_Instruction_
Pull out every line in the rows below that contains the string "center", and list those lines.

(Stored entries)
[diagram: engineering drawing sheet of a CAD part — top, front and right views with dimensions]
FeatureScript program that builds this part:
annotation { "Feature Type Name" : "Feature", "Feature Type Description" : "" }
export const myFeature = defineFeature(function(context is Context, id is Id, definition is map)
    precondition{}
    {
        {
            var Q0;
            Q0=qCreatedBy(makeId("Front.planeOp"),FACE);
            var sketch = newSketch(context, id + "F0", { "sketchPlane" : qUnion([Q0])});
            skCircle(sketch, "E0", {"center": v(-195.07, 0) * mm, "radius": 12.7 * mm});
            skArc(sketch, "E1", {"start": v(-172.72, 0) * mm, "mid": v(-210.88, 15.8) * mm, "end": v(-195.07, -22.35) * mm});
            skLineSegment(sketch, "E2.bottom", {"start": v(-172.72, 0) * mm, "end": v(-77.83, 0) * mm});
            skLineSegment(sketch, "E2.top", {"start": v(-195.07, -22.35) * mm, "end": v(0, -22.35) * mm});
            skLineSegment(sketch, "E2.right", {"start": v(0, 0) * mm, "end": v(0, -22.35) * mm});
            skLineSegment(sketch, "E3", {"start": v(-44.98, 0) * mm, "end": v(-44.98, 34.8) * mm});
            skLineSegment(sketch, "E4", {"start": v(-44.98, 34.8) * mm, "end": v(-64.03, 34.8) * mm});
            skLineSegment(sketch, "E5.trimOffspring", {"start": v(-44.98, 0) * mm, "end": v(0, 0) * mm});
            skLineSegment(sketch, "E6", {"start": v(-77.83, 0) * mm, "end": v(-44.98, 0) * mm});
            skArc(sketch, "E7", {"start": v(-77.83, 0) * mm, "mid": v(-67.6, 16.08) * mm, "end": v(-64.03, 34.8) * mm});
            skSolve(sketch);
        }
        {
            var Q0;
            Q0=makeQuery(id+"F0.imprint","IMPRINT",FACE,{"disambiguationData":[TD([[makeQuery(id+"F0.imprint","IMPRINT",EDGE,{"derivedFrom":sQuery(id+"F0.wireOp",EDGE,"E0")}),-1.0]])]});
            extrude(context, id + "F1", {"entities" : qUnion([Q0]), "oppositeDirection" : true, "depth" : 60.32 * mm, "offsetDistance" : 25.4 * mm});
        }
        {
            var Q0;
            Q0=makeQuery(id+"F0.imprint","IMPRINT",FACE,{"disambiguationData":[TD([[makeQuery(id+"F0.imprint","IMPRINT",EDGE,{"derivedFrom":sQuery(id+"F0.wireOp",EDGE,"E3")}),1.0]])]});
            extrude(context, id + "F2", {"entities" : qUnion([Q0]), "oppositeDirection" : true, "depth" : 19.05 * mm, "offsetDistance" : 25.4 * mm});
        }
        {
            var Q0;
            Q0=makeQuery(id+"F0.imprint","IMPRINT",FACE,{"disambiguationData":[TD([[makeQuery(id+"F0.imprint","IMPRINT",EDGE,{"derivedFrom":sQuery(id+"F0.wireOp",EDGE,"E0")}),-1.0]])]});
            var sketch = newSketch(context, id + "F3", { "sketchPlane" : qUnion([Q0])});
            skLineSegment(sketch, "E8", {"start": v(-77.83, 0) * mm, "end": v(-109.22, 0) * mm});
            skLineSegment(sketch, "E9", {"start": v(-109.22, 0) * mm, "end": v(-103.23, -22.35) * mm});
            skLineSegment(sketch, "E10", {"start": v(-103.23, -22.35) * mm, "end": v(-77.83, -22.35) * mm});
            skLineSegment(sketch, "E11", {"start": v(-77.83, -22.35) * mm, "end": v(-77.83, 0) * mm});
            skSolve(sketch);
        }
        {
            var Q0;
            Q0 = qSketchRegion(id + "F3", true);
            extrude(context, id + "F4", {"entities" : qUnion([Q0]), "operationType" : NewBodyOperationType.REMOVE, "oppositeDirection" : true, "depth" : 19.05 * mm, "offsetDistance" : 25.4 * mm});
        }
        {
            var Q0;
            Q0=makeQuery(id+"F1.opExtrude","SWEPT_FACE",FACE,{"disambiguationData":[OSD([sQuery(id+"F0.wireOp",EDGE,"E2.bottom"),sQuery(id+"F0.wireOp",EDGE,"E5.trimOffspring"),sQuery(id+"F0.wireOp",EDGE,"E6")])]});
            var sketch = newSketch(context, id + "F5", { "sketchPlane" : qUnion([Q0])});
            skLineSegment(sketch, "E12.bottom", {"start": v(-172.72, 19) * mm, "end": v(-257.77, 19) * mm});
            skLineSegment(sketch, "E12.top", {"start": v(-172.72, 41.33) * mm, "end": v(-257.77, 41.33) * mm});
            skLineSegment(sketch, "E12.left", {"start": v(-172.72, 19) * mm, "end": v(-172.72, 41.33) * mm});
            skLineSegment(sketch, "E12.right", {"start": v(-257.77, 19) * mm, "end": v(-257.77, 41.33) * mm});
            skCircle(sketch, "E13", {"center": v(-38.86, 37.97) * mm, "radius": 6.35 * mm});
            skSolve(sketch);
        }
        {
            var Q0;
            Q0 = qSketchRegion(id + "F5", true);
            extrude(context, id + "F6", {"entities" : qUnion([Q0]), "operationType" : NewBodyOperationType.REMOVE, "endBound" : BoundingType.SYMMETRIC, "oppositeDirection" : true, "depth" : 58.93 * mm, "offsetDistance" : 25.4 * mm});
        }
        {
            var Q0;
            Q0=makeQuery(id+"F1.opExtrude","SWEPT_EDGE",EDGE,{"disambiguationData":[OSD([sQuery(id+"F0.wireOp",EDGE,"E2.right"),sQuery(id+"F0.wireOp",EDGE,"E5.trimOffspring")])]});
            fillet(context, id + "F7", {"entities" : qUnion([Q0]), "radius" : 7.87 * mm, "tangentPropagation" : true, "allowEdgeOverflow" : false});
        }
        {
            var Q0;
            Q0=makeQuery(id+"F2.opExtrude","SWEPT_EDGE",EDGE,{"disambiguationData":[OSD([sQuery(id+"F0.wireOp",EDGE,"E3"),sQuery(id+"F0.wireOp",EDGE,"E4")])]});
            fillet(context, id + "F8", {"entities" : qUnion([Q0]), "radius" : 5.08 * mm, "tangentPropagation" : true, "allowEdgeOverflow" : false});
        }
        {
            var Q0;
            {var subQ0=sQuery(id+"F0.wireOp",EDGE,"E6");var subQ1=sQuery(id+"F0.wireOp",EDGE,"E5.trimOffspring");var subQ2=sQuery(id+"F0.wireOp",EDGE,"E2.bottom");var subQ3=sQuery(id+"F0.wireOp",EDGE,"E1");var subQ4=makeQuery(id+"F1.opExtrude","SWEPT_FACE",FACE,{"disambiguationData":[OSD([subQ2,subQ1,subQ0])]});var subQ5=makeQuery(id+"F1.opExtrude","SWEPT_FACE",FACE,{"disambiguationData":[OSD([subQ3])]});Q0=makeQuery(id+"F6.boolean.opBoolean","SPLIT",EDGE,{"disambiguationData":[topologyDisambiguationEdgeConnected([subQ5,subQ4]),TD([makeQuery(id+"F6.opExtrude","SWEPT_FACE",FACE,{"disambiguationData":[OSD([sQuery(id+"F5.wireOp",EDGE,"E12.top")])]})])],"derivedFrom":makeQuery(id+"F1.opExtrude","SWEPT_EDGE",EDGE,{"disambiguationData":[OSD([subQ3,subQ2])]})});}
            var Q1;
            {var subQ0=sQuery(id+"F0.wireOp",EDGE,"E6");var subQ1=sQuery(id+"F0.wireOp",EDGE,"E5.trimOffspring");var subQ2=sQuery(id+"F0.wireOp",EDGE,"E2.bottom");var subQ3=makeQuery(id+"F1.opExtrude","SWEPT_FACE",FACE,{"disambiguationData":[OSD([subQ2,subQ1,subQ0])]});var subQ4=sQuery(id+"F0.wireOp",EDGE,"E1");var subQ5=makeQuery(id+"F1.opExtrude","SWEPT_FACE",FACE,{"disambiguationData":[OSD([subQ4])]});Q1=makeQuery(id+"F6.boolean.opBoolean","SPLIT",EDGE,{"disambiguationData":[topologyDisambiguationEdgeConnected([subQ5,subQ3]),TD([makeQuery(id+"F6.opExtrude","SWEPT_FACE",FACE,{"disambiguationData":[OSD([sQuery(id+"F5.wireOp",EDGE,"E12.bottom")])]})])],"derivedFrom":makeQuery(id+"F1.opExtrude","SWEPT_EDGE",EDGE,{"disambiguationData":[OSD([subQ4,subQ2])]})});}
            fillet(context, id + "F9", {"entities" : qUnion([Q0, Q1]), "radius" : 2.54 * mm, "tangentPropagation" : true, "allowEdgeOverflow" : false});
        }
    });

_Solution_
            skCircle(sketch, "E0", {"center": v(-195.07, 0) * mm, "radius": 12.7 * mm});
            skCircle(sketch, "E13", {"center": v(-38.86, 37.97) * mm, "radius": 6.35 * mm});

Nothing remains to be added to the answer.